On Fri, Jan 27, 2012 at 10:27:02PM +0800, Tao Ma wrote:
> Hi Dave,
> On 01/27/2012 08:19 AM, Dave Chinner wrote:
> > On Wed, Jan 25, 2012 at 04:03:09PM -0700, Andreas Dilger wrote:
> >> On 2012-01-25, at 3:48 PM, Dave Chinner wrote:
> >>> On Mon, Jan 23, 2012 at 08:51:53PM +0800, Robin Dong wrote:
> >>>> Hi Ted, Andreas and the list,
> >>>>
> >>>> After the bigalloc-feature is completed in ext4, we could have much more
> >>>> big size of block-group (also bigger continuous space), but the extent
> >>>> structure of files now limit the extent size below 128MB, which is not
> >>>> optimal.

.....

> >>>> The new extent format could support 16TB continuous space and larger volumes.
> >>>>
> >>>> What's your opinion?
> >>>
> >>> Just use XFS.
> >>
> >> Thanks for your troll.
> >>
> >> If you have something actually useful to contribute, please feel free to post.
> >> Otherwise, this is a list for ext4 development.
> > 
> > You can chose to see my comment as a troll, but it has a serious
> > message. If that is your use case is for large multi-TB files, then
> > why wouldn't you just use a filesystem that was designed for files
> > that large from the ground up rather than try to extend a filesystem
> > that is already struggling with file sizes that it already supports?
> > Not to mention that very few people even need this functionality,
> > and those that do right now are using XFS.
> Robin is one of my colleague. And to be frank, ext4 works well currently
> in our product system. And we'd like to see it grows to fit our future
> need also.

Sure. But at the expense of the average user? ext4 is supposed to be
primarily the Linux desktop filesystem, yet all I see is people
trying to make it something for big, bigger and biggest. Bigalloc,
new extent formats, no-journal mode, dioread_nolock, COW snapshots,
secure delete, etc. It's a list of features that are somewhat
incompatible with each other that are useful to only a handful of
vendors or companies. Most have no relevance at all to the uses of
the majority of ext4 users.

This is what I'm getting at - I don't object to adding functionality
that is generically useful and applies to all filesystem configs,
but that's not what is happening. ext4 appears to have a development
mindset of "if we don't support X, then we can do Y" and I don't
think that serves the ext4 users very well at all.

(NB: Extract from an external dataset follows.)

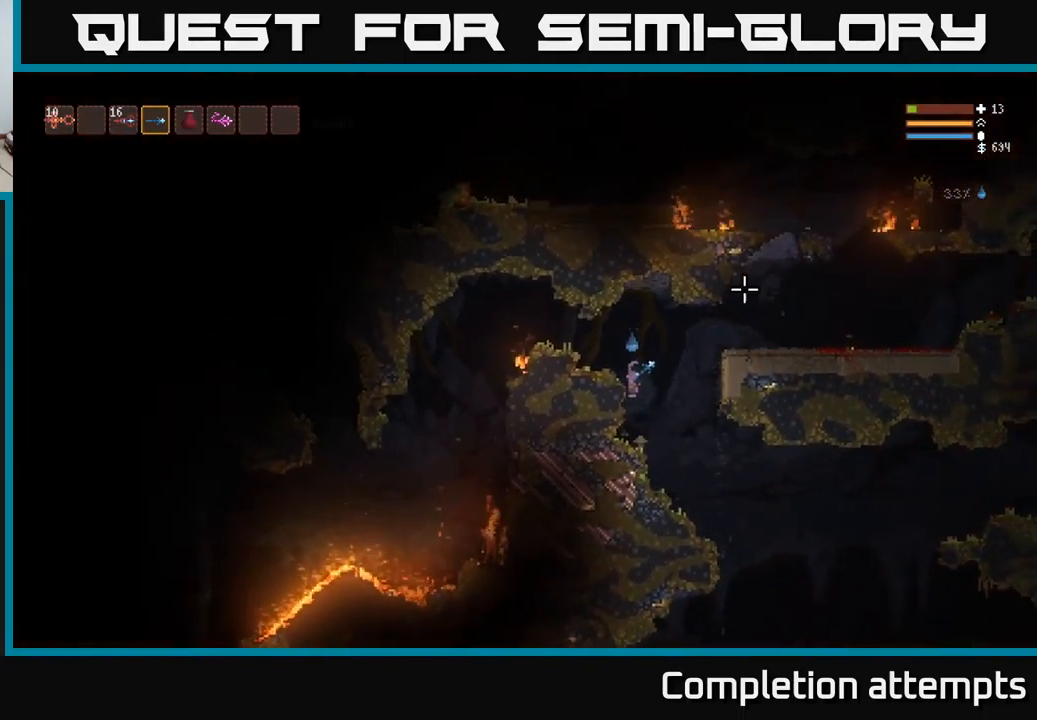
{"buttons": [], "left_stick": "right", "right_stick": "down-right", "events": [[67, "right_stick", "right"], [267, "right_stick", "down-right"]]}
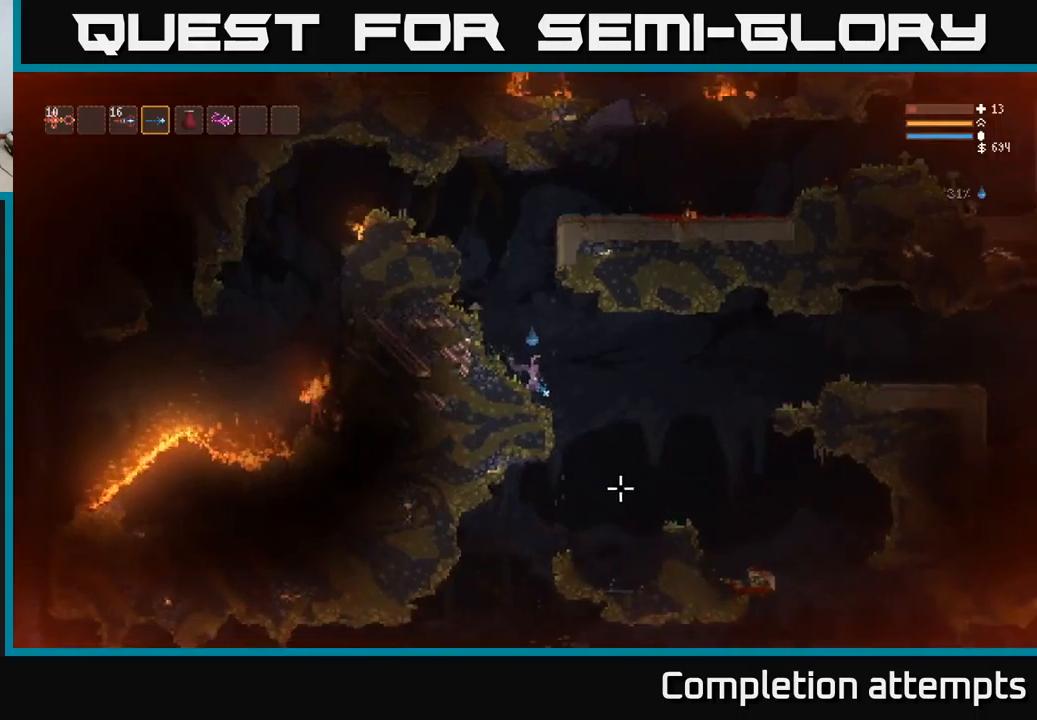
{"buttons": [], "left_stick": "right", "right_stick": "down", "events": [[184, "right_stick", "down"]]}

BTW, if you think that is a harsh criticism, just reflect on the
insanity of the recent "we can support 64k block sizes if we just
disable mmap" discussion. Yes, that's great for Lustre, but it is
useless for everyone else...

> I think it helps both the community and our employer. Having
> said that, another reason why we don't consider of XFS as our choice is
> that we don't think we have the ability to maintain 2 file systems in
> our product system.

That's your choice as a product vendor, not mine as an ext4 user....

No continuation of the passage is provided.